Directed by Erik Nelson said of the new “Lenono” doc: “It’s become a cliche that Woodstock was the defining moment of the counterculture. When I watched these broadcasts in their entirety, I realized that, in reality, this week in 1972, when John Lennon and Yoko Ono essentially hijacked the airwaves and presented the best minds and dreams of their generation to the widest possible mass audience of what was then called 'Middle America,' was as far as the counterculture would ever get. Not just music but a prescient blueprint for the future we now live in.”

The couple was able to showcase the counterculture to and approximate 40 million homes each day, introducing the masses to the benefits of a macrobiotic diet, the cutting edge comedy of George Carlin, the music of Chuck Berry, Black Panther chairman Bobby Seale, and political activist Ralph Nader.

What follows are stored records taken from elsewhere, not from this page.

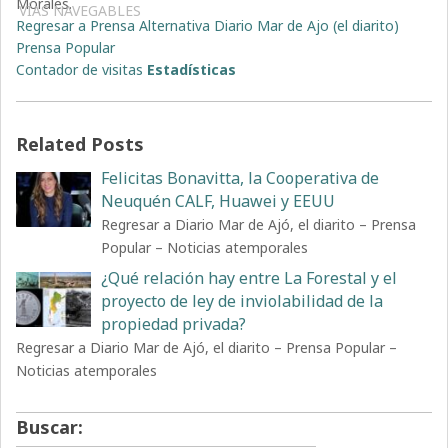
Morales.
VÍAS NAVEGABLES
Regresar a Prensa Alternativa Diario Mar de Ajo (el diarito)
Prensa Popular
Contador de visitas
Estadísticas
Related Posts
Felicitas Bonavitta, la Cooperativa de
Neuquén CALF, Huawei y EEUU
Regresar a Diario Mar de Ajó, el diarito – Prensa
Popular – Noticias atemporales
¿Qué relación hay entre La Forestal y el
proyecto de ley de inviolabilidad de la
propiedad privada?
Regresar a Diario Mar de Ajó, el diarito – Prensa Popular –
Noticias atemporales
Buscar: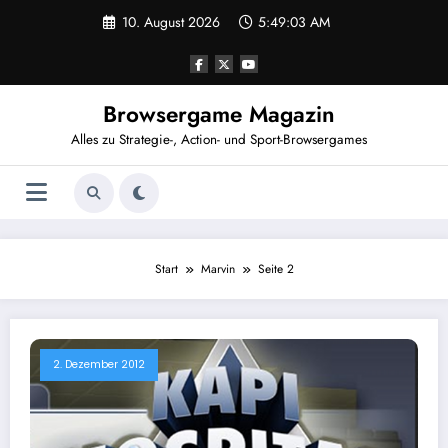
Zum
10. August 2026
5:49:03 AM
Inhalt
springen
Browsergame Magazin
Alles zu Strategie-, Action- und Sport-Browsergames
Start
Marvin
Seite 2
2. Dezember 2012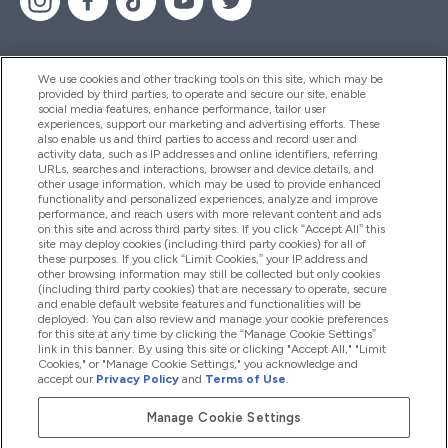
We use cookies and other tracking tools on this site, which may be
provided by third parties, to operate and secure our site, enable
Βοήθεια & Πληροφορίες
social media features, enhance performance, tailor user
experiences, support our marketing and advertising efforts. These
also enable us and third parties to access and record user and
activity data, such as IP addresses and online identifiers, referring
Προϊόντα
URLs, searches and interactions, browser and device details, and
other usage information, which may be used to provide enhanced
functionality and personalized experiences, analyze and improve
performance, and reach users with more relevant content and ads
on this site and across third party sites. If you click “Accept All” this
Εταιρικές Πληροφορίες
site may deploy cookies (including third party cookies) for all of
these purposes. If you click “Limit Cookies,” your IP address and
other browsing information may still be collected but only cookies
(including third party cookies) that are necessary to operate, secure
Εκπτώσεις & Ανταμοιβές
and enable default website features and functionalities will be
deployed. You can also review and manage your cookie preferences
for this site at any time by clicking the “Manage Cookie Settings”
link in this banner. By using this site or clicking "Accept All," "Limit
Cookies," or "Manage Cookie Settings," you acknowledge and
2026 The Hut.com Ltd
accept our
Privacy Policy
and
Terms of Use
.
Manage Cookie Settings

Although John Lennon had met Elvis Presley, Little Richard, and Fats Domino back in the 1960's — Chuck Berry's appearance on The Mike Douglas Show marked the pairs first meeting. Lennon was effusive in his praise of rock's first great songwriter: “He was writin' good lyrics and intelligent lyrics in the '50s, when people were singin', 'oh baby, I love you so.' And it was people like him that influenced our generation to try and make sense out of the songs, rather than just say 'do wah daddy' — y'know?”